1902 – 1988
A life-long resident of Prescott, Emma Andres was born in 1902. She worked in her family’s store on Prescott’s main street and discovered quilting in 1931 after ordering a kit through a magazine. This began a life-long love of quilting and extensive correspondence that spanned the globe.
All of Emma’s quilts are completely hand-made, including piecing, applique and quilting. Her red and white quilt depicting a woman at a spinning wheel received a merit award in the 1933 Sears, Roebuck & Company’s “Century of Progress” quilt contest. In 1940 her quilts “Out Where the West Begins” and “Arizona State Flag,” both original designs, won blue ribbons. She followed that with a win in 1941 with “The Tillman Quilt” depicting a bouquet of flowers.
Emma conducted a vigorous correspondence with well-known quilters of her time, compiling all that information into scrapbooks. Those scrapbooks, many of which now reside in museums, are still consulted by researchers.
Beginning in 1941, Emma organized annual quilt events held in different locations around Prescott. She showed her own quilts, those she purchased, and others on loan from her quilting friends from around the country. In her later years, she turned the family store into a “Happiness Museum” where she displayed her quilts and educated visitors about quiltmaking. As she neared the end of her life, her quilts moved to the Sharlot Hall Museum where she could be found discussing quilting with anyone willing to listen.

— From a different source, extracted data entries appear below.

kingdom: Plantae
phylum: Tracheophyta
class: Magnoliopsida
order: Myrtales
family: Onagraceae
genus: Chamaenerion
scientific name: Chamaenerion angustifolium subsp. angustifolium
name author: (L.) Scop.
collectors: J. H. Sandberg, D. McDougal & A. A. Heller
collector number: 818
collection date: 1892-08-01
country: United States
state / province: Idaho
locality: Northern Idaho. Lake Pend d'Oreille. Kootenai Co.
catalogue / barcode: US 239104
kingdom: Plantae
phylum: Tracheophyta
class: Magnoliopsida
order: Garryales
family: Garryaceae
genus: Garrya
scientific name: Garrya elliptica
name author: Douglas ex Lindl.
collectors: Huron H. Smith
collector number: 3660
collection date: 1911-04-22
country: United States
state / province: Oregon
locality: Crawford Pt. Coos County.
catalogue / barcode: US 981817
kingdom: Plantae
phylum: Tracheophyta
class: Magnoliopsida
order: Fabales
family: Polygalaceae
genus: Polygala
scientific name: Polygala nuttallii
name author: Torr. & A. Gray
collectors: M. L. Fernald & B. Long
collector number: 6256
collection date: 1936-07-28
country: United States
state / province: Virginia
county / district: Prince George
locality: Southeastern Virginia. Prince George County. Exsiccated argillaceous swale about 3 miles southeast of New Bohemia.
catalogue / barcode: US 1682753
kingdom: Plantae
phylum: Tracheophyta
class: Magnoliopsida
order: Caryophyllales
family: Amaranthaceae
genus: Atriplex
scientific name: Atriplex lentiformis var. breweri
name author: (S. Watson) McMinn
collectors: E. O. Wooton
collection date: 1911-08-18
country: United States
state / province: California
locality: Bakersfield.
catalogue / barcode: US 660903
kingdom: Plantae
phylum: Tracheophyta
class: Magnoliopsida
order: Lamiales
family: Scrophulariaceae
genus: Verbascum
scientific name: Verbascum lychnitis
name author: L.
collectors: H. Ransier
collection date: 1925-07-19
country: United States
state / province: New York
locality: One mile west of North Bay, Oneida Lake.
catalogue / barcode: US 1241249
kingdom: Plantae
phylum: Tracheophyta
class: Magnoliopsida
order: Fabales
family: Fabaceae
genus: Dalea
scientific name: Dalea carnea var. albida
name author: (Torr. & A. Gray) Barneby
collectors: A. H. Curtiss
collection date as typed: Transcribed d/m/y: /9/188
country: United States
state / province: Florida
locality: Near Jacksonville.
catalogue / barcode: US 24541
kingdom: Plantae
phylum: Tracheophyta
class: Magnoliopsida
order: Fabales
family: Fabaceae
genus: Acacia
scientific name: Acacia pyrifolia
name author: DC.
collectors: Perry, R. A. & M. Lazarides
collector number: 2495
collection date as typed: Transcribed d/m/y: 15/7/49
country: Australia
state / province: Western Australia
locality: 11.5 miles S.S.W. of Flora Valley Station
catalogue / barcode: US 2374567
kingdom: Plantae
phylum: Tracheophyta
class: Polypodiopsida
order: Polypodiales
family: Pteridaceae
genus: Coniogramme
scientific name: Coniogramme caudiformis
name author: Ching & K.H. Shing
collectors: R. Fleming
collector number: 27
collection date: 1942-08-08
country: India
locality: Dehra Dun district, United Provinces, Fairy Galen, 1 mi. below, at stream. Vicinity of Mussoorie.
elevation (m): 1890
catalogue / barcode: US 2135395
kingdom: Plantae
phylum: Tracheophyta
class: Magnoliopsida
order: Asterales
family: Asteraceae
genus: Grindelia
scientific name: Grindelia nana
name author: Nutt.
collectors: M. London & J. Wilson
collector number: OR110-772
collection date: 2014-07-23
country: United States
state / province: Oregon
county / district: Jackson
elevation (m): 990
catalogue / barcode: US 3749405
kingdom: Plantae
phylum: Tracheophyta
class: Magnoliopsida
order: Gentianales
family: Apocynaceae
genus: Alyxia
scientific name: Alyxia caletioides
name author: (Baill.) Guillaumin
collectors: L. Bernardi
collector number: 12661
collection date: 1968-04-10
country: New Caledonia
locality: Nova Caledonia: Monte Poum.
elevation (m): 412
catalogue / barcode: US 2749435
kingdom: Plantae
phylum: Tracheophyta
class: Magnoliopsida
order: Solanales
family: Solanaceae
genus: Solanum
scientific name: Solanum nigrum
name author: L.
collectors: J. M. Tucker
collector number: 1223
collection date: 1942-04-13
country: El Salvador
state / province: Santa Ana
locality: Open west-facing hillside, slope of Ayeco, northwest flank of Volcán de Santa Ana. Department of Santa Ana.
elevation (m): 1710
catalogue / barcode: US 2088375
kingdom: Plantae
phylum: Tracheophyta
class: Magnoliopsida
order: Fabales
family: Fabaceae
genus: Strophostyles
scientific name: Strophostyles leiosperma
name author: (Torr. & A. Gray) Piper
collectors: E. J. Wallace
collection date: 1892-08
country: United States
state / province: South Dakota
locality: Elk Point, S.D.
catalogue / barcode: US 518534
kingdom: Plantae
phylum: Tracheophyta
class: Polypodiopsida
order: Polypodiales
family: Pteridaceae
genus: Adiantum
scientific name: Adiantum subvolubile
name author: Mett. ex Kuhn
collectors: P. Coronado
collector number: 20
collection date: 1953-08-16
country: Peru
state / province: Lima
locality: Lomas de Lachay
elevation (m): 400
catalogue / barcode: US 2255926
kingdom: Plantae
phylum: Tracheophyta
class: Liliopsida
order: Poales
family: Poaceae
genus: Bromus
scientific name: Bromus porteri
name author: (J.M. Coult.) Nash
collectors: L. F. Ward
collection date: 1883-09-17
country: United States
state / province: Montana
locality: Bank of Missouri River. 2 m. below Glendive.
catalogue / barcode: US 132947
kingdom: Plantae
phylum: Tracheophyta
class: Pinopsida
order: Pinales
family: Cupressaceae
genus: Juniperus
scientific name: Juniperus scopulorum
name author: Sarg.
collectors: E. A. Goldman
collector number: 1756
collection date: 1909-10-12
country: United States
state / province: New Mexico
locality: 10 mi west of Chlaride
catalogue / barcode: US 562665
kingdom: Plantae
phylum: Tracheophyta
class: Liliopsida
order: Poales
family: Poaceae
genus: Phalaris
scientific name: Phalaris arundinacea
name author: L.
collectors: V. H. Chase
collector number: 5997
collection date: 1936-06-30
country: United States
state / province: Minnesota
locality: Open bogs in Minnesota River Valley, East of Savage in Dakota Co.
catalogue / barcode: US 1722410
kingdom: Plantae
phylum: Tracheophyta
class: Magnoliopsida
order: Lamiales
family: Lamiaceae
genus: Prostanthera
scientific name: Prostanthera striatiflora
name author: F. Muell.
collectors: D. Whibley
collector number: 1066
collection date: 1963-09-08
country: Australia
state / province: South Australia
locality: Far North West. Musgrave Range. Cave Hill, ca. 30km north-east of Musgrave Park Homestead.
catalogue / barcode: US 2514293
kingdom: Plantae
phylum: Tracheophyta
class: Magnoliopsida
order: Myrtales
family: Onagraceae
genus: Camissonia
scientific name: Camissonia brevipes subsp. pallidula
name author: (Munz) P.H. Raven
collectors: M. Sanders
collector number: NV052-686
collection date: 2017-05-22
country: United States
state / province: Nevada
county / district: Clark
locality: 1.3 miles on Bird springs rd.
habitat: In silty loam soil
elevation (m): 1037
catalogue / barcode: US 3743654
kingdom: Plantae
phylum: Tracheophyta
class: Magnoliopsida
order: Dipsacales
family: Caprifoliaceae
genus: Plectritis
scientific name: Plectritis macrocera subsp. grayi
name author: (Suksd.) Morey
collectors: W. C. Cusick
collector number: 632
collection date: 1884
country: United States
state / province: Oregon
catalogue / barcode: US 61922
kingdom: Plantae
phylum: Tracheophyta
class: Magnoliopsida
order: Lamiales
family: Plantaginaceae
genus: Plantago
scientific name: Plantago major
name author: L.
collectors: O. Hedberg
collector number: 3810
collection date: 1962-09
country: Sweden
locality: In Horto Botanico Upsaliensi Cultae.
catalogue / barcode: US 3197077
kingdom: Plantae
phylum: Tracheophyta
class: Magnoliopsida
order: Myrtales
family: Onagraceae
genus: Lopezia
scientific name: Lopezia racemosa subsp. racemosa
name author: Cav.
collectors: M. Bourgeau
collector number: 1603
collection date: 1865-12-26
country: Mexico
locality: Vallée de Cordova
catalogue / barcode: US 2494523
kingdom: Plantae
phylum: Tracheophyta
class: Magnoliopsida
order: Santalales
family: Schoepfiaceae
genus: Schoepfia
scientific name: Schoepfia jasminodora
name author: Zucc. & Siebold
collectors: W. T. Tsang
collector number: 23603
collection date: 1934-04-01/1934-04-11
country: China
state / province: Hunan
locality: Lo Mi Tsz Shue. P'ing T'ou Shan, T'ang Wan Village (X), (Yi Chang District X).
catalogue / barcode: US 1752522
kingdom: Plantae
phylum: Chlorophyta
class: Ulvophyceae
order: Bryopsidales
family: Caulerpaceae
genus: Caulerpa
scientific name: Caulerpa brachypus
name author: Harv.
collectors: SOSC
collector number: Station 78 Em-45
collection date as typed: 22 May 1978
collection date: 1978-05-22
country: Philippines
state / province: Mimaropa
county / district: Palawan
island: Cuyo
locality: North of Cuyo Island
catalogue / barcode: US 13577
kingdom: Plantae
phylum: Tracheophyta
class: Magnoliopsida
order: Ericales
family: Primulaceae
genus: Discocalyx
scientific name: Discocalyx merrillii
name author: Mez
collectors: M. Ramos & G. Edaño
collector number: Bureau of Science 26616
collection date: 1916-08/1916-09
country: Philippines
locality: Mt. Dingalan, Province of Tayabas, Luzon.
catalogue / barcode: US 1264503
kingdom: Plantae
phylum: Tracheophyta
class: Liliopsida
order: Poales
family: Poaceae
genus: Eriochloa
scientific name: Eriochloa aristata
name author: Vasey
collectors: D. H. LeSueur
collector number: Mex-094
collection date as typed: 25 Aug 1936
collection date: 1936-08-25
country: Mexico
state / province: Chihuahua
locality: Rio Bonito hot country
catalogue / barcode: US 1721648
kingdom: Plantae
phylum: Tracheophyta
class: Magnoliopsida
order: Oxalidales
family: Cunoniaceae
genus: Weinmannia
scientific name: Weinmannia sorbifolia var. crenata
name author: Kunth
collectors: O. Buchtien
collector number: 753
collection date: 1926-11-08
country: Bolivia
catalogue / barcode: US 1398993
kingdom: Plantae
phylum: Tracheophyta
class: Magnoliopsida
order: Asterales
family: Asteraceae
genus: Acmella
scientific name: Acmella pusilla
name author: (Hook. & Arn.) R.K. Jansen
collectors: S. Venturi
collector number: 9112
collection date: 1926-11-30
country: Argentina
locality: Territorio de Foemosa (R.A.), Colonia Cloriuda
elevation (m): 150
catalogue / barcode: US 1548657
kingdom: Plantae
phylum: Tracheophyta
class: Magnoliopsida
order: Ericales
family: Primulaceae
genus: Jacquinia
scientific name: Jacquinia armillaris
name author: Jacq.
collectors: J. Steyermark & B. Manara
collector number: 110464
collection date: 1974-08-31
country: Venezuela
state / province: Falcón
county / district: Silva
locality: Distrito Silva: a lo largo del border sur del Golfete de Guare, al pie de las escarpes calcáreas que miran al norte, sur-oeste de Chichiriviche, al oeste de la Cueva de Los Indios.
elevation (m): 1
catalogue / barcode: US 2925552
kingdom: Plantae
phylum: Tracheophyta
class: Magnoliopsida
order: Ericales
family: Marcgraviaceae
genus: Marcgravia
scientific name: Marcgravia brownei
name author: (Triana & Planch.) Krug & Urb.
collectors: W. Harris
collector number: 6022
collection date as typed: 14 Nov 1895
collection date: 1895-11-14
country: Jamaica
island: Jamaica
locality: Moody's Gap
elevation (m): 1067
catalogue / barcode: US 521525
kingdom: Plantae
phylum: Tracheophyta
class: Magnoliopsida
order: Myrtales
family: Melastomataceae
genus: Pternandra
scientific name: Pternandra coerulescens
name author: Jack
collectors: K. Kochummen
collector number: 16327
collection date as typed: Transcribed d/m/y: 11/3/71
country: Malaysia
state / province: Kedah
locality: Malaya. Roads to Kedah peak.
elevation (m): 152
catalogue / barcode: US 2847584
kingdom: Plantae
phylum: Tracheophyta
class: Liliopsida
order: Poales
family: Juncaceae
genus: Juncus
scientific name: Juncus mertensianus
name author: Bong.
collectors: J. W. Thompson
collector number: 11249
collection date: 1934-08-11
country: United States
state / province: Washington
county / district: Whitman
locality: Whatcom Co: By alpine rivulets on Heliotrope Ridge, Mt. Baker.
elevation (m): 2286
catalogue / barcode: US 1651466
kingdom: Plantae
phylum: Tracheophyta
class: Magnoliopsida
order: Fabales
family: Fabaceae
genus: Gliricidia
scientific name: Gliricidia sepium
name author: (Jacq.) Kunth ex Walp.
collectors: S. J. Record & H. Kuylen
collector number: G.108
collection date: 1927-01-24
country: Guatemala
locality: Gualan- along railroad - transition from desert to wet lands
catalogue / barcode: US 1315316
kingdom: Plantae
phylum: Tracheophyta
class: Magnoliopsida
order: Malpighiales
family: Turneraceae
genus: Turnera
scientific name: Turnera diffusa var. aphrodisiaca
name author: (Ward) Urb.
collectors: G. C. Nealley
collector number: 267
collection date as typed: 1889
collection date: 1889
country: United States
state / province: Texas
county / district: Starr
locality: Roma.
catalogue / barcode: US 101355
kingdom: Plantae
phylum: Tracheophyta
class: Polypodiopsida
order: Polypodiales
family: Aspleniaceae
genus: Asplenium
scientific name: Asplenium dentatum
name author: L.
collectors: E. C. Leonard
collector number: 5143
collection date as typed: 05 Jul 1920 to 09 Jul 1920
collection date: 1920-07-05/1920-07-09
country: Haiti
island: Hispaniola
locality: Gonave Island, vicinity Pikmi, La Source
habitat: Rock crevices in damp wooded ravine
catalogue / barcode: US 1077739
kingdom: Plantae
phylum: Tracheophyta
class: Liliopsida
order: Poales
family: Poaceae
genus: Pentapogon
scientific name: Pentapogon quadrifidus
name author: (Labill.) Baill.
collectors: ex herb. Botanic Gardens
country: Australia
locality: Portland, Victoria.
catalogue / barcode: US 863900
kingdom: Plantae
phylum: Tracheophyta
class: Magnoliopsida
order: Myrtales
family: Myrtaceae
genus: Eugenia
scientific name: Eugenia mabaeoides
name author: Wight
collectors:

In 1984, Emma was presented with the first, and only, Arizona Quilt Artisan Award.
In remarks accepting Emma’s recognition, it was said that certain cultures believe each person dies three times. The first time is when the spirit leave the body, the second is at the funeral, and the third is when people stop talking about the departed. Given this recognition, coming 21 years after her passing, Emma Andres is still alive in the hearts and minds of Arizona quilters.